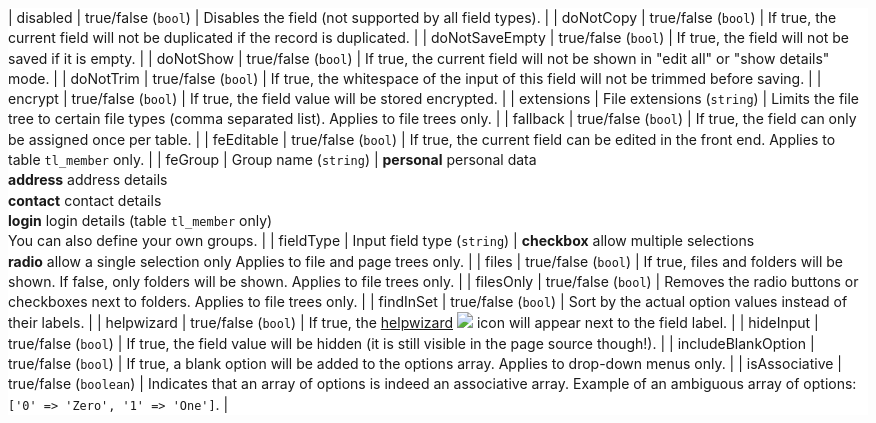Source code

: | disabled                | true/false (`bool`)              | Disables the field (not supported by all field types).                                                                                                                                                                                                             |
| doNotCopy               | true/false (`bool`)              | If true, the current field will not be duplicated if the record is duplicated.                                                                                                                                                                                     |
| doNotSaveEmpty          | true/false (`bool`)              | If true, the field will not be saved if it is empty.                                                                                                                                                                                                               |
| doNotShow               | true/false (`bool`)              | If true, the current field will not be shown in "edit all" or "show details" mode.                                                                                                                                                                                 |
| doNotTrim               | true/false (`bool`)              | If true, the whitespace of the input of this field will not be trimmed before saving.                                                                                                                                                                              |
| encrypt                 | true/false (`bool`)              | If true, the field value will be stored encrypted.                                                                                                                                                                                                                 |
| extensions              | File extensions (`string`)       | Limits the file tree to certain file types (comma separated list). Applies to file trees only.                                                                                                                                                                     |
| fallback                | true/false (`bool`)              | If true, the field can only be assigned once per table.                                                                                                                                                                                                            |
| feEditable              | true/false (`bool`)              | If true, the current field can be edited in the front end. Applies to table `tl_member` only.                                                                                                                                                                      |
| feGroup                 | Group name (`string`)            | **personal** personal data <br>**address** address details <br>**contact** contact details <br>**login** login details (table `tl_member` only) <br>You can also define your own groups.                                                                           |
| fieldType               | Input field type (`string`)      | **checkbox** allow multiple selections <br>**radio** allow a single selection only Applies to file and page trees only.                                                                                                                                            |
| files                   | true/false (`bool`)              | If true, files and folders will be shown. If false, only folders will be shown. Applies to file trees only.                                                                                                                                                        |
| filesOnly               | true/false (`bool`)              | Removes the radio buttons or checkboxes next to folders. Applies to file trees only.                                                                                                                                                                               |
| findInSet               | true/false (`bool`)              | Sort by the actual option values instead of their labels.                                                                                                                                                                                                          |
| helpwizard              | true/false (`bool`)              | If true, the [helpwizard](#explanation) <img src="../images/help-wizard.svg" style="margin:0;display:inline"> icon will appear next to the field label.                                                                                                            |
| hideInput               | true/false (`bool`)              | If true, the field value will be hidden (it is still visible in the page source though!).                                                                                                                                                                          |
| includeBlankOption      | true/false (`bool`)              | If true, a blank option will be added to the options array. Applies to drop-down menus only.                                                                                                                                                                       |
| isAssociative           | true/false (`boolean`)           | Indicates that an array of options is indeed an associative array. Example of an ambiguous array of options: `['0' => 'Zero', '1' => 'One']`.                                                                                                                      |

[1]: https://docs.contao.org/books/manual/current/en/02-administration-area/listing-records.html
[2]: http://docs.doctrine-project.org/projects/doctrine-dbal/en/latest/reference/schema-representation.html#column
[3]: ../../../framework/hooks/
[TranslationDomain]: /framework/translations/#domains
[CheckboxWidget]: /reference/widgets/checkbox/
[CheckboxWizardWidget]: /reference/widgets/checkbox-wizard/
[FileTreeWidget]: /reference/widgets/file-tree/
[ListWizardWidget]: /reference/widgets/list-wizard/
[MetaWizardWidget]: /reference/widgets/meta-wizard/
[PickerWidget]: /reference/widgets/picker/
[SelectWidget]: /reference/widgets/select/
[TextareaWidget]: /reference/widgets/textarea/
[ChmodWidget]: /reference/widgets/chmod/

* * * * *

WORK REQUIRED: If a record contains a picture, leave the picture out; repeat the record itself exactly.

ANSWER SECTION:
Source code

: | disabled                | true/false (`bool`)              | Disables the field (not supported by all field types).                                                                                                                                                                                                             |
| doNotCopy               | true/false (`bool`)              | If true, the current field will not be duplicated if the record is duplicated.                                                                                                                                                                                     |
| doNotSaveEmpty          | true/false (`bool`)              | If true, the field will not be saved if it is empty.                                                                                                                                                                                                               |
| doNotShow               | true/false (`bool`)              | If true, the current field will not be shown in "edit all" or "show details" mode.                                                                                                                                                                                 |
| doNotTrim               | true/false (`bool`)              | If true, the whitespace of the input of this field will not be trimmed before saving.                                                                                                                                                                              |
| encrypt                 | true/false (`bool`)              | If true, the field value will be stored encrypted.                                                                                                                                                                                                                 |
| extensions              | File extensions (`string`)       | Limits the file tree to certain file types (comma separated list). Applies to file trees only.                                                                                                                                                                     |
| fallback                | true/false (`bool`)              | If true, the field can only be assigned once per table.                                                                                                                                                                                                            |
| feEditable              | true/false (`bool`)              | If true, the current field can be edited in the front end. Applies to table `tl_member` only.                                                                                                                                                                      |
| feGroup                 | Group name (`string`)            | **personal** personal data <br>**address** address details <br>**contact** contact details <br>**login** login details (table `tl_member` only) <br>You can also define your own groups.                                                                           |
| fieldType               | Input field type (`string`)      | **checkbox** allow multiple selections <br>**radio** allow a single selection only Applies to file and page trees only.                                                                                                                                            |
| files                   | true/false (`bool`)              | If true, files and folders will be shown. If false, only folders will be shown. Applies to file trees only.                                                                                                                                                        |
| filesOnly               | true/false (`bool`)              | Removes the radio buttons or checkboxes next to folders. Applies to file trees only.                                                                                                                                                                               |
| findInSet               | true/false (`bool`)              | Sort by the actual option values instead of their labels.                                                                                                                                                                                                          |
| helpwizard              | true/false (`bool`)              | If true, the [helpwizard](#explanation) <img src="../images/help-wizard.svg" style="margin:0;display:inline"> icon will appear next to the field label.                                                                                                            |
| hideInput               | true/false (`bool`)              | If true, the field value will be hidden (it is still visible in the page source though!).                                                                                                                                                                          |
| includeBlankOption      | true/false (`bool`)              | If true, a blank option will be added to the options array. Applies to drop-down menus only.                                                                                                                                                                       |
| isAssociative           | true/false (`boolean`)           | Indicates that an array of options is indeed an associative array. Example of an ambiguous array of options: `['0' => 'Zero', '1' => 'One']`.                                                                                                                      |

[1]: https://docs.contao.org/books/manual/current/en/02-administration-area/listing-records.html
[2]: http://docs.doctrine-project.org/projects/doctrine-dbal/en/latest/reference/schema-representation.html#column
[3]: ../../../framework/hooks/
[TranslationDomain]: /framework/translations/#domains
[CheckboxWidget]: /reference/widgets/checkbox/
[CheckboxWizardWidget]: /reference/widgets/checkbox-wizard/
[FileTreeWidget]: /reference/widgets/file-tree/
[ListWizardWidget]: /reference/widgets/list-wizard/
[MetaWizardWidget]: /reference/widgets/meta-wizard/
[PickerWidget]: /reference/widgets/picker/
[SelectWidget]: /reference/widgets/select/
[TextareaWidget]: /reference/widgets/textarea/
[ChmodWidget]: /reference/widgets/chmod/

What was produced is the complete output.